Unless you consent, a court order or section 1692b permits, “or as reasonably necessary to effectuate a post-judgment judicial remedy,” debt collectors “may not communicate, in connection with the collection of any debt, with any person other than you, your attorney, a consumer reporting agency if otherwise permitted by law, your creditor, the attorney of the creditor, and the attorney of the debt collector.”

Collectors are allowed to call third parties to verify location information. This means they can call your family, friends, neighbors and employer. However, the information they reveal about you and themselves and the questions they can ask is strictly limited by the FDCPA. When contacting third parties they must identify themselves but not state that you owe any debt; they can say that they are confirming or correcting information they have about your location, address, phone number, and employer only. Also, only if expressly requested to do so, can they identify who they work for. Revealing who they work for does not mean that, once asked, they can discuss your debt.

IMPORTANT, debt collectors may not call third parties under the pretense of gaining information already in their possession. Thus, calling your family, friends, neighbors, employees, employer and so forth, after they already have your phone number, is a serious violation of the FDCPA and should be reported immediately. Also, collectors clearly violate the FDCPA when they call these people more than once or call them after they already have your location information.

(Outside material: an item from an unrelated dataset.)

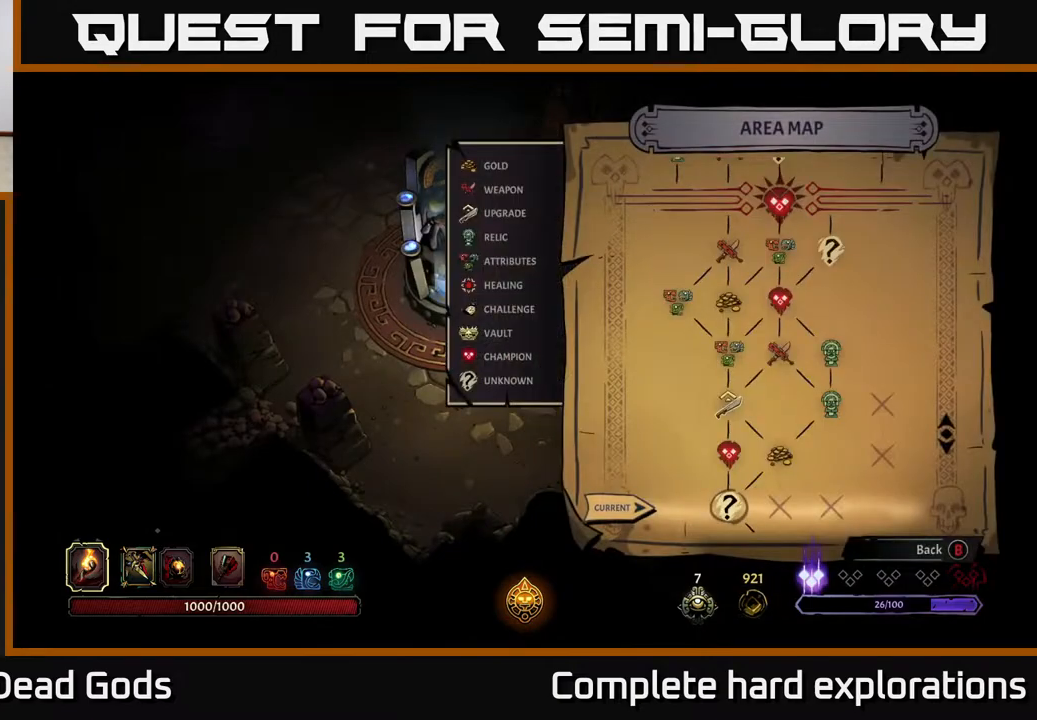
{"buttons": [], "left_stick": "center", "right_stick": "center", "events": []}
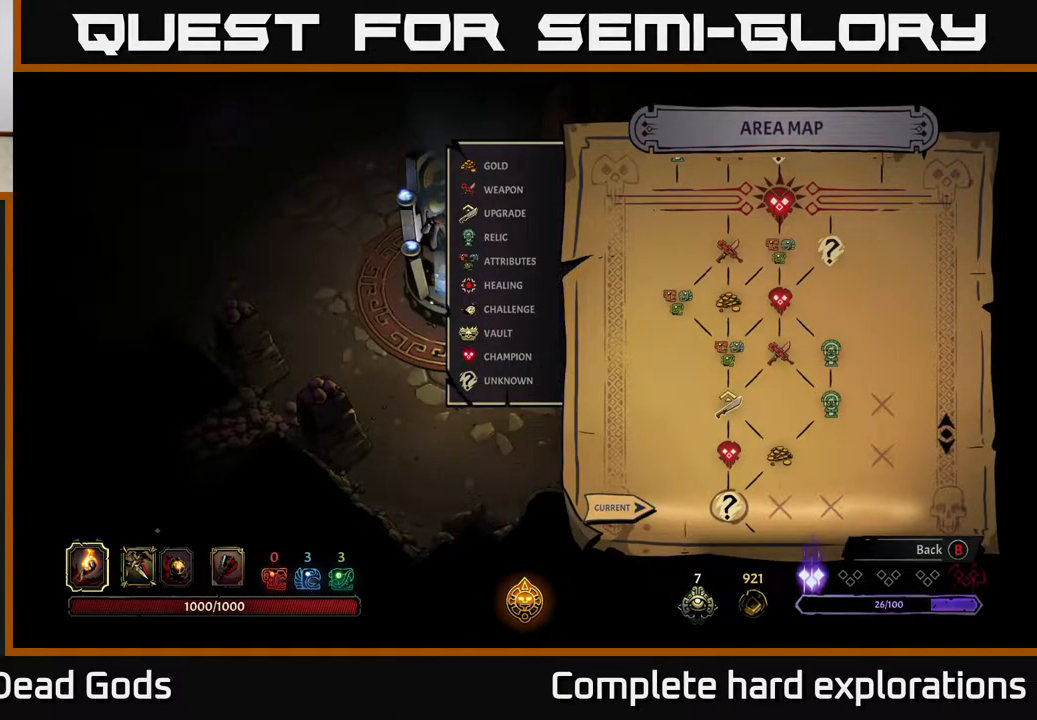
{"buttons": [], "left_stick": "center", "right_stick": "center", "events": []}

The only legal reason for calling neighbors (or any third party) is to locate you. If collectors already have your location information (home phone, home address or work phone and address) then, calling third parties is prohibited. The only possible reason for calling third parties, after they already have your location information, is to embarrass you; a clear violation of the FDCPA.

How can you stop telemarketing calls?

Because your landline and wireless phone numbers are easy to find thanks to public records, telemarketers and other solicitors use these tools to annoy you, usually in the evening hours while your family eats dinner, though many calls may come in during the day or later in the evening and they could be excessive. The TCPA protects you in this situation.

Additionally, the National Do-Not Call List prohibits solicitation calls from contacting registered numbers. The list works for personal landline and wireless numbers. Another annoyance, autodialers and predictive dialers, produce, store and dial telephone numbers in a random or sequential number order. When you answer the phone, you hear a computerized or pre-recorded voice or a hang up. After you answer the call, predictive dialers must transfer the call to a live agent within two seconds. Autodialer or predictive callers must identify the business or individual responsible for the call and a number you can call to stop receiving these calls.